Worker state¶
Contents
If you want to let each worker have its own state you can use the use_worker_state flag:
def task(worker_state, x):
if "local_sum" not in worker_state:
worker_state["local_sum"] = 0
worker_state["local_sum"] += x
with WorkerPool(n_jobs=4, use_worker_state=True) as pool:
results = pool.map(task, range(100))
Important
The worker state is passed on as the third argument, after the worker ID and shared objects (when enabled), to the provided function.
Instead of passing the flag to the mpire.WorkerPool constructor you can also make use of
mpire.WorkerPool.set_use_worker_state():
with WorkerPool(n_jobs=4) as pool:
pool.set_use_worker_state()
pool.map(task, range(100))
Combining worker state with worker_init and worker_exit¶
The worker state can be combined with the worker_init and worker_exit parameters of each map function,
leading to some really useful capabilities:
import numpy as np
import pickle
def load_big_model(worker_state):
# Load a model which takes up a lot of memory
with open('./a_really_big_model.p3', 'rb') as f:
worker_state['model'] = pickle.load(f)
def model_predict(worker_state, x):
# Predict
return worker_state['model'].predict(x)
with WorkerPool(n_jobs=4, use_worker_state=True) as pool:
# Let the model predict
data = np.array([[...]])
results = pool.map(model_predict, data, worker_init=load_big_model)
More information about the worker_init and worker_exit parameters can be found at Worker init and exit.

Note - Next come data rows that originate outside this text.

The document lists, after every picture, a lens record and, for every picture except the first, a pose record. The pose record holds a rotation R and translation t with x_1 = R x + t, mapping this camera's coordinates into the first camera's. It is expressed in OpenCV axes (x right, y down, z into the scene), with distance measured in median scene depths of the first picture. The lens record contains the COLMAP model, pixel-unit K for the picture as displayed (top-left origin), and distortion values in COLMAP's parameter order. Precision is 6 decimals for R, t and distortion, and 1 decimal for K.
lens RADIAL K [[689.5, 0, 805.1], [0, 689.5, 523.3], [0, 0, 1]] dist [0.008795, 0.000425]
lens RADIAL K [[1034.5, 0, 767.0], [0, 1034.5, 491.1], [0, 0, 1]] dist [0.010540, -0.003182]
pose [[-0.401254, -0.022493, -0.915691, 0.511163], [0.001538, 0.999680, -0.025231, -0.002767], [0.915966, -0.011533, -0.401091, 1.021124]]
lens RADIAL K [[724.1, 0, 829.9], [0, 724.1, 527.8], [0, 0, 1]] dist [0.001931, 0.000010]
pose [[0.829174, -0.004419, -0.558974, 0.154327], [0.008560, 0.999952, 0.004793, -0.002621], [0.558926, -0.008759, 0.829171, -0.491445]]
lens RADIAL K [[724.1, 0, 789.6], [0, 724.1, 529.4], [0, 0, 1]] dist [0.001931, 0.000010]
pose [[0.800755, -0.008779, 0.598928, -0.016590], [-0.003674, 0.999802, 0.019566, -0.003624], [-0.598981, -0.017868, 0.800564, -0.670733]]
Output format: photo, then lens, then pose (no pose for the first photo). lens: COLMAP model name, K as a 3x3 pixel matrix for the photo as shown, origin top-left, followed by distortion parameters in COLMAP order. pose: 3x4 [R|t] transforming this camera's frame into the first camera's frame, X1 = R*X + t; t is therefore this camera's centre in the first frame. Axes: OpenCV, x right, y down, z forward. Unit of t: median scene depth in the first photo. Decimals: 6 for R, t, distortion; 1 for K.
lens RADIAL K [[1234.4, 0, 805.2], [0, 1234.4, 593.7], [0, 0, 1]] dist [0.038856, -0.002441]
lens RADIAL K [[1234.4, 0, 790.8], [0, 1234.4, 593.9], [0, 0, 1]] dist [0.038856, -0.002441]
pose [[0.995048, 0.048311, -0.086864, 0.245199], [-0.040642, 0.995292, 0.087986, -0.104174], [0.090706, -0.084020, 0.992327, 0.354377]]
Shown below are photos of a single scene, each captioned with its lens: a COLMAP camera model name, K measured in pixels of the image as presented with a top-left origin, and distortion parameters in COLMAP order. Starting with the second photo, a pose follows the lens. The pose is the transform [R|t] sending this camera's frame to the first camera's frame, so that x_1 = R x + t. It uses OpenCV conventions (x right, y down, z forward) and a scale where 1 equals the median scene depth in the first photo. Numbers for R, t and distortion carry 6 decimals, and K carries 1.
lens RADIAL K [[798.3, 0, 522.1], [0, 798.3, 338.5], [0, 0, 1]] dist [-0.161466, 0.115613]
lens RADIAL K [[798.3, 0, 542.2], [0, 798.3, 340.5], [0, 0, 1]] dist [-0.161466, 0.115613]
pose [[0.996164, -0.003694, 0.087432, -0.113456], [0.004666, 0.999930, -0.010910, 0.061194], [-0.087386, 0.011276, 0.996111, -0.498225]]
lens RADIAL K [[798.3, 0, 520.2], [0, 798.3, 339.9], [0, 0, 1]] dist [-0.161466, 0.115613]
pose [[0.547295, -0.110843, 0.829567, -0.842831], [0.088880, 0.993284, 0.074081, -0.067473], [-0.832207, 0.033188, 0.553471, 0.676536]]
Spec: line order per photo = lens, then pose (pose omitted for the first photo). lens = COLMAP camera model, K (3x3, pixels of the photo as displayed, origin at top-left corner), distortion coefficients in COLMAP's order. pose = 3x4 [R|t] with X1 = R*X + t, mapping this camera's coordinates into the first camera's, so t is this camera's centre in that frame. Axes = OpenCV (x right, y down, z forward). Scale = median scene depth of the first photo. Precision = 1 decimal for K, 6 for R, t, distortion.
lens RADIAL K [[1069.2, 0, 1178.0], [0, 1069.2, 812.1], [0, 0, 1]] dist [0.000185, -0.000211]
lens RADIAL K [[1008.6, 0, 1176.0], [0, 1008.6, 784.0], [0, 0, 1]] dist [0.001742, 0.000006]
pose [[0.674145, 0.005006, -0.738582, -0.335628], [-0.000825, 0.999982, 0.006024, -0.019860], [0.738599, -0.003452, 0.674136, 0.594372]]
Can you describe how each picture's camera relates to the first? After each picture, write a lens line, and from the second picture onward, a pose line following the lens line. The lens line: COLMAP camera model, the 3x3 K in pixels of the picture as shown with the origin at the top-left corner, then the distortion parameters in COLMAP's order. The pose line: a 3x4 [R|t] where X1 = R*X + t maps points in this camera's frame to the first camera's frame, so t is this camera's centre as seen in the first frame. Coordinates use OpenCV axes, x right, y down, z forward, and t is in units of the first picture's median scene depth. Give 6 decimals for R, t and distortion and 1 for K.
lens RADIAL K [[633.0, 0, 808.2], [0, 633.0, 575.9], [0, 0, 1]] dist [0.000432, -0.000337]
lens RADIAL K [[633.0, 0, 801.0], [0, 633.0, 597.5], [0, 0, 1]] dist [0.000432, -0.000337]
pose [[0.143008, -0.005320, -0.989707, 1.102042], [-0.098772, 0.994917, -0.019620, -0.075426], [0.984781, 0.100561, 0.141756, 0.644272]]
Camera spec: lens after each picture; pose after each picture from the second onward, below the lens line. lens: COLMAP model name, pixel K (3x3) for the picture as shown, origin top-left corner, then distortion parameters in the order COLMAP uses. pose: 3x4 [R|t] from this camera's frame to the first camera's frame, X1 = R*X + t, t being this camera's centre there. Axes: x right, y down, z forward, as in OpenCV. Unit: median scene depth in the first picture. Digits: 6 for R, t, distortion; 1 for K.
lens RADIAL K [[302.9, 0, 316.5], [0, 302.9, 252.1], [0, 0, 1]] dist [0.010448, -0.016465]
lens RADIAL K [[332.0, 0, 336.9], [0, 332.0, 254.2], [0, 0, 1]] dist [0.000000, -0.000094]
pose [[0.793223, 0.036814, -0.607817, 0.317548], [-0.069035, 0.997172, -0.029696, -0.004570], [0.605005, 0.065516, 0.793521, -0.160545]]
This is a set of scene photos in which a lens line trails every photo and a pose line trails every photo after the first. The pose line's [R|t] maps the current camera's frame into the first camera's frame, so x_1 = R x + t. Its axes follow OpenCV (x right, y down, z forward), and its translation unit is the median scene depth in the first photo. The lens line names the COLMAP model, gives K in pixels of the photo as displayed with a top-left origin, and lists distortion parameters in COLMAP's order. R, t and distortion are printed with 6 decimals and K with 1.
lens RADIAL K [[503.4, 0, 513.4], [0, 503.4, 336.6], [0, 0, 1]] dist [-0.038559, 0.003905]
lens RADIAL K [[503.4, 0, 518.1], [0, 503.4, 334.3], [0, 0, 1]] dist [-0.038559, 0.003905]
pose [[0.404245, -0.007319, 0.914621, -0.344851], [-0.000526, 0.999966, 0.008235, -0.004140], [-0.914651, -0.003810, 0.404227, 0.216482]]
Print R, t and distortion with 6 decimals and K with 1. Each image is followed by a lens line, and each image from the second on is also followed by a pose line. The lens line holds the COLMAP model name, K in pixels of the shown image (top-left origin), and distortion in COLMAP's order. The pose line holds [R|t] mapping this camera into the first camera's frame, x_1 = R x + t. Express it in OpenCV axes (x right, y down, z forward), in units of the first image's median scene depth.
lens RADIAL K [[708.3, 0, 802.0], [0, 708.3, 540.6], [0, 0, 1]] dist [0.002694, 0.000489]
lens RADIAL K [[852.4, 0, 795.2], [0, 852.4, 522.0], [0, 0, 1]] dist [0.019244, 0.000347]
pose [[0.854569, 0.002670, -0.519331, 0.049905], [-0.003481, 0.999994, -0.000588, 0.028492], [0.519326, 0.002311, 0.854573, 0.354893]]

Combining worker state with keep_alive¶
By default, workers are restarted each time a map function is executed. As described in Keep alive this can
be circumvented by using keep_alive=True. This also ensures worker state is kept across consecutive map calls:
with WorkerPool(n_jobs=4, use_worker_state=True, keep_alive=True) as pool:
# Let the model predict
data = np.array([[...]])
results = pool.map(model_predict, data, worker_init=load_big_model)
# Predict some more
more_data = np.array([[...]])
more_results = pool.map(model_predict, more_data)
In this example we don’t need to supply the worker_init function to the second map call, as the workers will be
reused. When worker_lifespan is set, though, this rule doesn’t apply.